Confirmed: HTC Creates VR Subsidiary – HTC Vive Tech Corporation, Explains Why

by Jamie Feltham • June 29th, 2016

Back in early May we reported on murmurs of HTC setting up a VR-based subsidiary, HTC Vive Tech Corporation, but we didn’t know much about it at the time. Today, we can confirm that HTC has indeed spun off its Vive business with an explanation straight from the horse’s mouth.

In a statement issued to UploadVR, HTC explained that the moved would help it build alliances and establish a “global VR ecosystem.” The full quote reads:

“HTC can confirm that it has established a wholly-owned subsidiary, HTC Vive Tech Corporation, as a vehicle for developing strategic alliances to help build the global VR ecosystem.”

It sounds like today’s announcement of the VR Venture Capital Alliance could be a good example of this. HTC is one of 30 companies that’s agreed to meet six times a year to view pitches from startup companies working in virtual, augmented and mixed reality and invest in them.

The move also has some wider implications, however, for which we’ve turned to industry analyst and Staff Technologist at Moor Insights & Strategy, Anshel Sag, to help explain. Sag notes that creating a seperate but “wholly owned” subsidiary would help HTC keep its financial data specific to VR seperate from the (currently) larger mobile division of HTC, avoiding confusion. It also helps to distance the product from that smartphone brand, which Sag says “has some negativity attached to it” due to past failures, despite the more recent success of the HTC M10.

“But this is also good for HTC’s investors because it means that HTC still owns the Vive VR division and can make lots of money from the growth of VR without having to worry about it dying on the vine from a lack of capital from HTC,” Sag continues. He even speculates that that the investment could become “the majority of HTC’s worth as a company” as VR continues to grow in importance.

We’ve also uncovered some of the leadership team behind the new subsidiary. Late last week HTC posted the agenda for its latest shareholder meeting online. On page 36 of that agenda you can find Supplement 8, a list of potential Directors and Supervisors up for election (or re-election in some cases) within the company. Each nominee has their current positions within HTC and other companies listed. A number of those sections include members of HTC Vive Tech Corporation. Namely, HTC CEO Cher Wang is Chairwoman of the group and director HT Cho holds the same position, as does director Wen-Chi-Chen.
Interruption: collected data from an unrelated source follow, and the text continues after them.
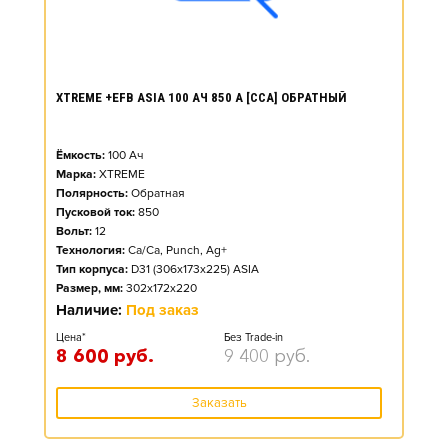
XTREME +EFB ASIA 100 АЧ 850 А [CCA] ОБРАТНЫЙ
Ёмкость:
100
Ач
Марка:
XTREME
Полярность:
Обратная
Пусковой ток:
850
Вольт:
12
Технология:
Ca/Ca, Punch, Ag+
Тип корпуса:
D31 (306x173x225) ASIA
Размер, мм:
302x172x220
Наличие:
Под заказ
Цена*
Без Trade-in
8 600
руб.
9 400
руб.
Заказать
It’s highly common for leaders of parent companies to assume similar positions within their subsidiaries, so it’s not surprising to see many of HTC’s key executives taking on these roles as Vive Tech Corporation. Interestingly, Wang is also Chairwoman of ‘HTC Vive Holding Corp’. Holding corporations are traditionally set up to hold shares within another company.

Alongside Sag’s comments, we also asked Tim Merel, Founder and Managing Director of VR and AR M&A advisory company Digi-Capital and and CEO of Eyetouch Reality, to explain why a long-established company like HTC might make this kind of move.

Merel had this to say:

When Facebook bought Oculus for $2 billion in 2014, it set a benchmark for the value of a very early stage VR hardware business. HTC announced the Vive a year later, and both products have now moved from prototype to consumer product stage. There is significant value both strategically and financially to HTC from the Vive.

HTC’s phone business is mature, while the Vive has just launched. The economics and management of mature and growth businesses are very different, so giving the Vive unit more autonomy and flexibility could enable it to grow that much faster. Similarly the financial flexibility of a separate subsidiary could be useful to maximizing value from that part of the business.

That’s a strand more light shed on what is a very mysterious element of HTC’s operations right now. In truth, Vive becoming its own subsidiary likely won’t make much visible difference to you as a consumer, but instead helps to streamline the company’s internal work with it. In the long-run, then, it might benefit Vive fans without them even realising the subsidiary exists.

Of course, the company as a whole is facing financial pressures right now in light of its struggling smartphone business, as Sag alluded to in his analysis. It’s an area that used to define HTC, but sluggish sales and the rise of VR have reshaped the company’s image somewhat in the past few months. HTC is no doubt planning for this subsidiary to play an essential part in helping the company get back on track in the years to come.